→ **QUOTED PASSAGE**:
====

The TF-34 engines are being developed under the Navy S3A program. The higher performance of the high-bypass ratio engine for takeoff, cruise, and loiter enables optimization of the radome shape for better radar performance. These engines also require less fuel to accomplish a given mission; thus a lighter-gross-weight airplane is possible which could be based at shorter-length fields if the mission dictates.

AWACS is being developed with the capability to operate from a bare base (with only POL support required) for extended periods of time. It will be capable of sustained flight at high speed and extended station loiter time at considerable distance from home base. The interior of the airplane will be modified to accommodate mission avionics and crew of 17.

In addition to a pulse Doppler search radar, the mission avionics package will include the data processing, software system, displays, and communications to enable detection of targets, automatic tracking, identification, and weapons control. The radar technology development can also be traced back to the 1963 ADC requirement. Hughes and Westinghouse were invited by the Air Force to compete for the AWACS contract because of their performance in the Overland Radar Technology (ORT) flight program which the Air Force conducted in 1968. During ORT the Air Force evaluated data from five radar companies that were asked to demonstrate overland detection capability in airborne tests conducted on modified EC-121s.

The Hughes and Westinghouse radars currently being tested have one thing in common: both designs are characterized by the ability to reject severe radar ground clutter or interference caused by weather. The technique used to achieve this is common to both companies. Ground return from immediately below the target is eliminated by airborne moving target indication (MTI); ground returns from elsewhere are suppressed by use of a very low side-lobe antenna. The target signal is further enhanced by narrow-band Doppler filtering to achieve high detection probability. Even in severe clutter conditions, such as mountainous terrain, this technique will allow low-flying targets to be detected.

test program

The AWACS test program is designed to prove the technical capability of the system under operational conditions. Testing will begin in March 1972 with the Brassboard flight test program, which has been called a “physics experiment” since it is designed to demonstrate the radar capability to detect targets over land and in the presence of ground clutter. (The results will also be used to select one of the radar companies for continuation in the program.) To accomplish the experiment, Boeing and the AWACS Systems Program Office (SPO) made a gigantic “laboratory” of a portion of the Pacific Northwest extending from Vancouver, British Columbia, to southern Oregon. During the Brassboard flights the two radar companies will be required to demonstrate radar detection capability over five specific clutter areas, all of which are in this Northwest “laboratory”: desert; sea; vegetated farmland; rolling, wooded hills; and bare mountain peaks. To accomplish this, two 707 Brassboard testbed aircraft (one for each radar) will be modified to carry the rotodome, which houses one radar antenna; the testbed aircraft has minimum test gear on board. (Since demonstration of endurance is not a test objective, these aircraft will be configured with four standard 707 engines.) The Brassboard flights will stage from Boeing Field, Seattle.

====

→ **TASKS**:
(A) According to the AWACS passage, in what month and year will the Brassboard flight test program begin?
(B) Using the AWACS passage, explain why the Brassboard testbed aircraft will be fitted with four standard 707 engines.
(C) Continue the AWACS passage with the text that follows its final sentence.
The lines placed after the AWACS passage play no part in this work.

→ **DATASET EXTRACT**:
====

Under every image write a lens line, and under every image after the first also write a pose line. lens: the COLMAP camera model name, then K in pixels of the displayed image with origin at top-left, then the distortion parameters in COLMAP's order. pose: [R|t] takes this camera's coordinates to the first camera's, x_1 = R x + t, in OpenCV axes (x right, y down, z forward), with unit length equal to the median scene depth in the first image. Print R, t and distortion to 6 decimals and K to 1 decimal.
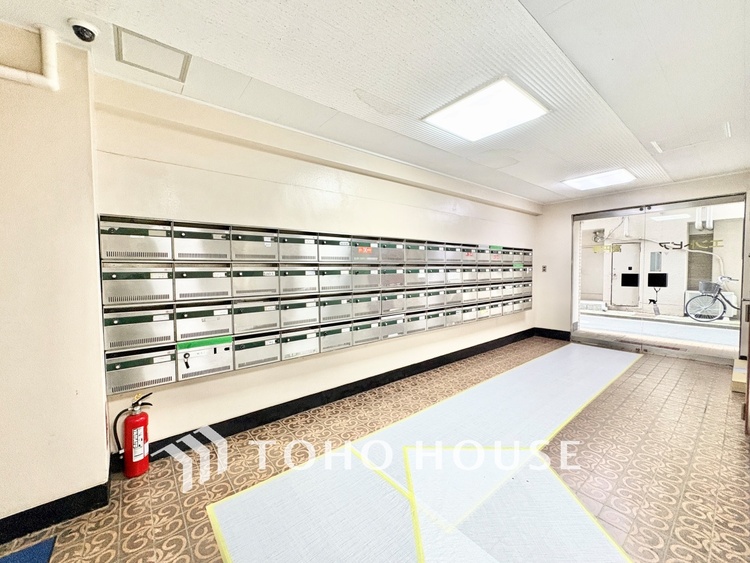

====

→ **REPLIES**:
(A) March 1972.

(B) Demonstrating endurance is not one of the test objectives of the Brassboard flights. For that reason, the testbed aircraft will be configured with four standard 707 engines.

(C)
To support the tests, the Air Force will provide F-4, F-106, and B-57 aircraft, staged from McChord AFB, Washington, as targets for the tests. In addition, ADC’S 25th Air Division, which has ground-based radar coverage over this Northwest area, will provide SAGE radar tracking (from the 25th Hq at McChord) to determine Brassboard air vehicle and target position. ADC radar controllers from the 25th will also aid in vectoring targets on prescribed headings and altitudes to insure proper positioning during the tests.

If success is achieved in Brassboard, the second phase of the test program, called “Single Thread” demonstration, will be entered. “Single Thread” is designed to demonstrate system integration. One or more of the components of each of the AWACS avionics package subsystems will be added to the winning Brassboard testbed, enabling it to demonstrate an integrated system for detection, tracking, and control of interceptors against airborne targets. To meet the “fly-before-buy” concept, this “Single Thread” demonstration must be successful to gain release of funds for production. Following this demonstration the Air Force plans to use five prototypes, fully configured AWACS, for final operations and qualification testing. The five test aircraft will be incorporated into the AWACS operational inventory after testing is completed.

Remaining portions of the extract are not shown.